NRx may be seen as a precursor to the alt-right, which may be seen as a ‘big tent’ approach to white identity politics. At least this is how Richard Spencer sees it. The alt-right brings together NRxers and ‘race realists’ with a certain kind of conservative and libertarian. A key influence being Murray Rothbard, a proponent of anarcho-capitalism, who advocated an ultra-right coalition between libertarians and the David Duke crowd – so-called ‘paleolibertarianism‘.

It’s funny that the age of social media and the internet has created a space for a new kind of right-wing formation. These laptop reactionaries are not just producing memes, they dox their enemies and subject targets to campaigns of online harassment and bullying. Armistead looks at GamerGate as a key example of this. But what should worry us most if the level of support. Armistead refers us to the words of Peter Thiel, the founder of PayPal, often described as a ‘libertarian’:

A start-up is basically structured as a monarchy. We don’t call it that, of course. That would seem weirdly outdated, and anything that’s not democracy makes people uncomfortable. We are biased toward the democratic-republican side of the spectrum. That’s what we’re used to from civics classes. But the truth is that start-ups and founders lean toward the dictatorial side because that structure works better for start-ups.

Opposition to democracy is a key part of neo-reactionary thinking. “I no longer believe that freedom and democracy are compatible,” Thiel said in another one of his speeches. Thiel elaborated that American democracy was ‘ruined’ by granting women the right to vote in 1920. This is much like the neo-Confederate view that American society began a descent into tyranny with the Unionist victory in the civil war. And this is no mere coincidence.

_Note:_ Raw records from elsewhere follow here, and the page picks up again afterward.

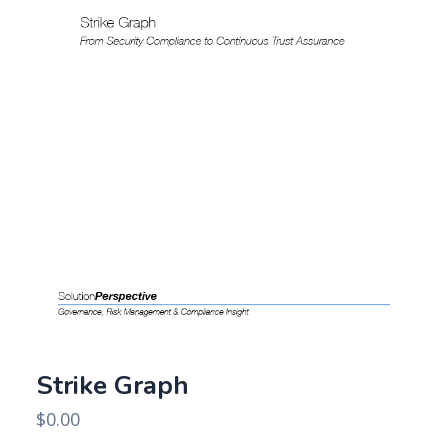
Strike Graph
$
0.00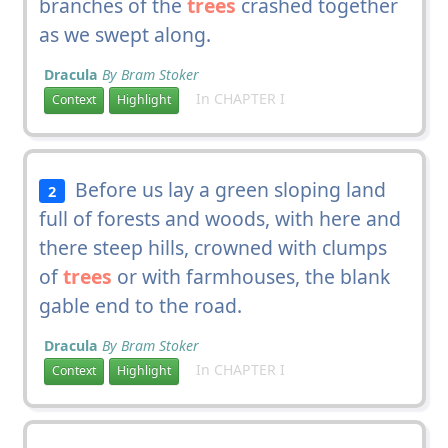
branches of the
trees
crashed together
as we swept along.
Dracula
By Bram Stoker
In CHAPTER I
Context
Highlight
Before us lay a green sloping land
2
full of forests and woods, with here and
there steep hills, crowned with clumps
of
trees
or with farmhouses, the blank
gable end to the road.
Dracula
By Bram Stoker
In CHAPTER I
Context
Highlight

Although it is often talked about as if the United States is a uniquely individualist country, small-state conservatism arose out of the civil war. What would later be known as libertarianism would provide the framework for reactionary politics. If you want to roll back the tide of desegregation and women’s rights, you should devolve power to the state level. In this sense, paleolibertarianism is the natural state of American individualism.

Brownshirts Under The Bed

Many might wonder why not just describe the alt-right as fascists and white supremacists. Well, for one, the alt-right is really the intersection between different kinds of white racists, you have cultural conservatives, right-wing libertarians and nationalists. If you peruse VDARE you’ll find Ann Coulter and Pat Buchanan, but also Jared Taylor and Steve Sailer. So you have a kind of cesspool, rather than one ideological monolith. It’s far more varied and contested.

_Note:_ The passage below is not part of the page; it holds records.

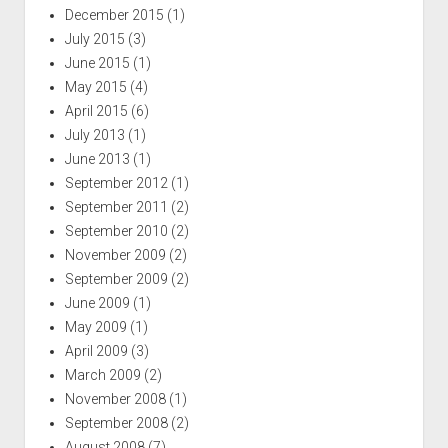
December 2015
(1)
July 2015
(3)
June 2015
(1)
May 2015
(4)
April 2015
(6)
July 2013
(1)
June 2013
(1)
September 2012
(1)
September 2011
(2)
September 2010
(2)
November 2009
(2)
September 2009
(2)
June 2009
(1)
May 2009
(1)
April 2009
(3)
March 2009
(2)
November 2008
(1)
September 2008
(2)
August 2008
(7)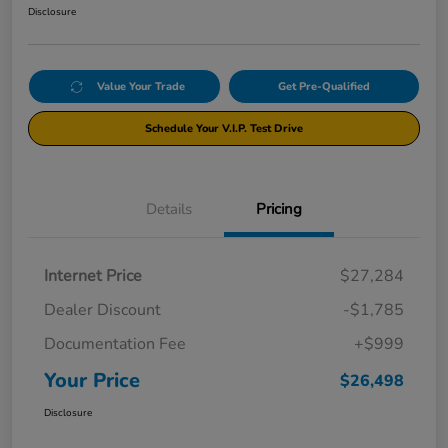
Disclosure
Value Your Trade
Get Pre-Qualified
Schedule Your V.I.P. Test Drive
Details
Pricing
Internet Price
$27,284
Dealer Discount
-$1,785
Documentation Fee
+$999
Your Price
$26,498
Disclosure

Undeniably, the alt-right shares a common focus with the traditional far-right, however, it is not nearly as influential or threatening as the Ku Klux Klan in its heyday. In fact, the influence of the alt-right was greatly exaggerated by Hillary Clinton’s speech. The role played by internet trolls and right-wing websites should not be overstated. The Trump phenomenon is the apogee of racist and vulgar populist forces, which run deep in American history.

The rise of Trump has thrown the Republican Party into total disarray. Not that the GOP will disappear if it loses in 2016, the right will have to face the limits of its own strategy. Some of the key strategists will already be thinking of 2020. Naturally, alt-righters want to believe they are the force behind Trump, but really they are not the stormtroopers of the Fourth Reich to Come. Trump would have emerged with or without the alt-right.

So I do disagree with the Armistead thesis on the alt-right, in that I don’t see this as a new kind of fascism. However, she underlines a key point. The left needs a way to fight back. This is a question of practical politics. It may mean the left has to think about its online strategy, how to gain greater influence over the discourse and define the terms of debate. But, in the end, political action will be needed if we’re going to win this struggle outright.